Ingo Kramer kritisierte ferner die „mangelnde Transparenz in der Arbeit“ einiger Ortsämter. Die Protokolle der Beirats- und Ausschuss-Sitzungen würden oft viel zu spät im Internet veröffentlicht. Ulrich Schlüter vom Ortsamt Osterholz hielt dagegen, dass die Protokolle durch die Beiratsmitglieder noch genehmigt werden müssten und das koste Zeit. Ein weiterer Kritikpunkt von Kramer: Dass Sprecherausschüsse überhaupt unter Ausschuss der Öffentlichkeit tagen können. Schlüters Gegenargument: Die Bürger hätten auch da immer die Möglichkeit, Fragen einzureichen.

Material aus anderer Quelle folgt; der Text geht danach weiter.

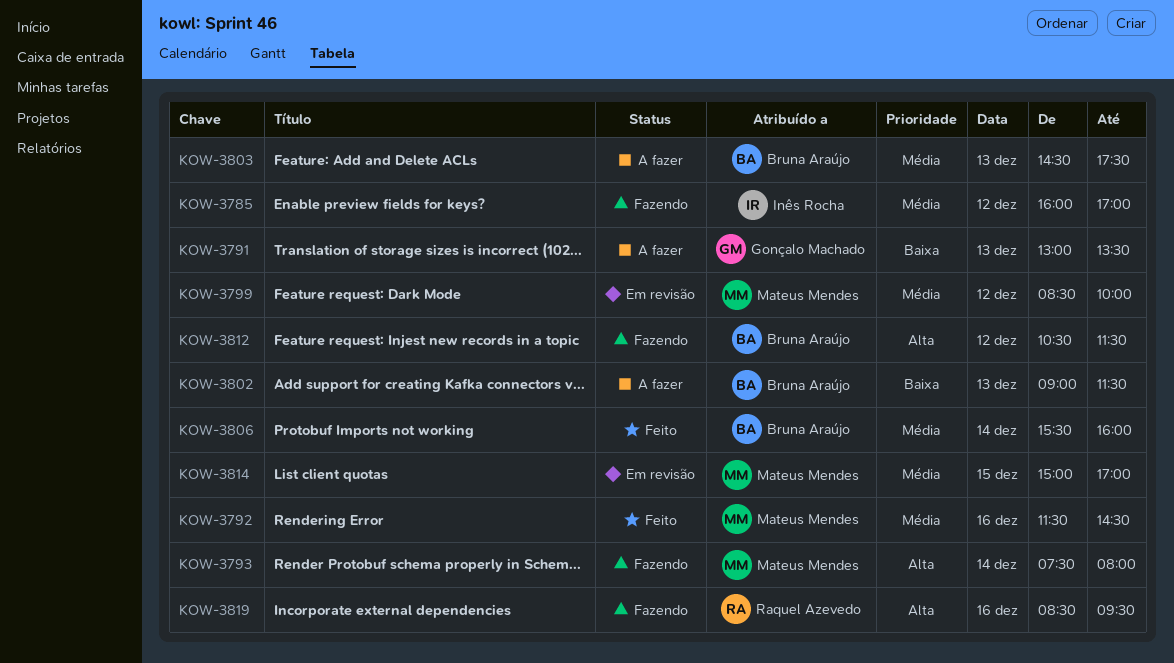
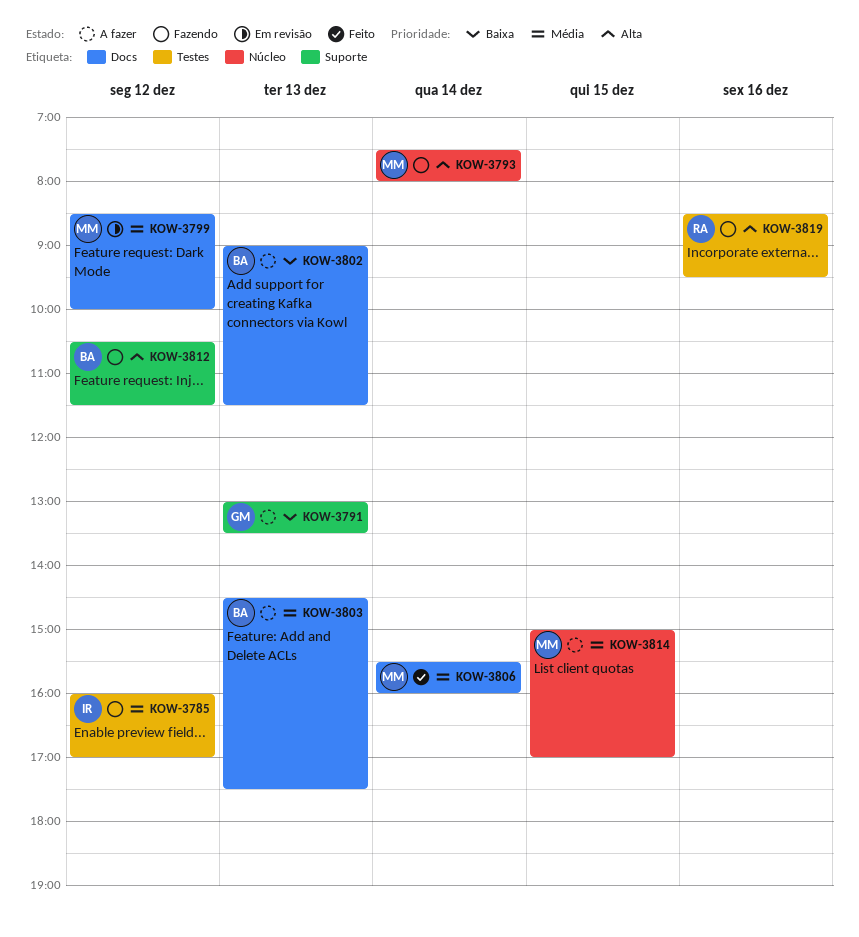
KOW-3792: present -> none
KOW-3806, owner: Bruna Araújo -> Mateus Mendes
KOW-3814, status: Em revisão -> A fazer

Kramer verwies zudem darauf, dass die Bürgerinitiativen beispielsweise schon längst die Novellierung des Ortsbeirätegesetzes gefordert hätten. Dieses Thema aber sei trotz eines bereits ergangenen, positiven Verwaltungsgerichtsurteils im Bürgerbeteiligungsausschuss bisher immer wieder von der Tagesordnung genommen worden.

Ralph Saxe (Grüne) gab ihm recht. Der Ausschuss-Vorsitzende Muhammet Tokmak (SPD) versprach, sich dafür einzusetzen, dass die Umsetzung der geforderten Novellierung noch vor der Bürgerschaftswahl umgesetzt werden könne.